Energy-Efficient Motors Declared Mandatory Since 1997
Part one of a three-part article on motors and drives
A motor has failed, or technician testing has indicated it is deteriorating and needs to be replaced. Managers in this situation face two options. They can decide to have technicians repair the existing motor, or they can specify a new motor to replace it. In general, repairing it offers lower first costs while replacing it offers the opportunity to improve the application’s energy efficiency.
Most motors manufactured before 1992 are considered standard-efficiency motors. Since then, higher operating efficiencies have become mandatory, first in 1997 and again in 2010. Managers can recover the additional cost of higher-efficiency motors fairly quickly through energy savings, particularly if the motor is in continuous use. The U.S. Department of Energy and most motor manufacturers offer software managers can use to evaluate the savings produced by installing higher-efficiency motors for a range of applications and annual run times.
While energy efficiency is an important factor to consider when evaluating the repair-or-replace question, it is not the only one. Managers need to take into account additional factors that depend to a great extent on the application and vary among facilities.
The first step is to consider the application. Is the failed motor the correct motor for that application? Was it oversized or undersized? Has it been damaged in the past? What failed in the motor? Technicians can correct simple failures with such actions as bearing replacement or shaft straightening, which are relatively inexpensive. More extensive repairs, such as rewinding or replacing the rotor bars, are significantly more expensive and require careful evaluation.

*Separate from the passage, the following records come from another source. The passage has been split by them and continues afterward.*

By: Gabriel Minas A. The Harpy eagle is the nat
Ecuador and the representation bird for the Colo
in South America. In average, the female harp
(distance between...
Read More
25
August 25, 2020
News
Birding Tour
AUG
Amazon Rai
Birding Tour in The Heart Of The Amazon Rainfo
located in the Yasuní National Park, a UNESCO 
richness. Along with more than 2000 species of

In general, if the motor is a standard motor, meaning it is available off the shelf, and if it is less than 25 hp, the rule of thumb says it is more economical to repair failed bearings but not to perform a rewind on the motor. Bearing costs are low when compared to the cost of replacing a motor, but the cost of rewinding is not low.
If the motor is a standard motor and greater than 25 hp, the same rule of thumb applies to bearing replacement, though not to rewinding. For these motors, managers should get a quote for the cost of the rewind. The rule of thumb is if that rewind cost is 50 percent or less than the cost of a new, premium-efficiency motor, the rewind is the better option. Managers need to remember, though, that rewinding a motor results in a slight decrease in its operating efficiency.
Rules of thumb aside, downtime frequently drives the decision to replace rather than repair. In many cases, replacement motors are readily available, and technicians can install them in as little as a day. In other cases, the replacement motor might not be a standard motor and might require a fairly long lead time to order. The time required to repair a failed motor varies with the size of the motor and the workload in the repair shop. Managers must consider the length of time the application can be down before deciding on the most appropriate option for the facility.
Managers need to check with the local utility to see if rebates are available for improving the operating efficiency of motors in a given application. Combined with the improvement in energy efficiency, the rebate might be enough to tip the balance in favor of replacement.
Managers also need to consider the warranties offered for a motor repair compared with replacement. Warranties have value and are part of the evaluation process.
James Piper, P.E., is a national facilities consultant based in Bowie, Md. He has more than 30 years of experience with facilities maintenance and engineering issues.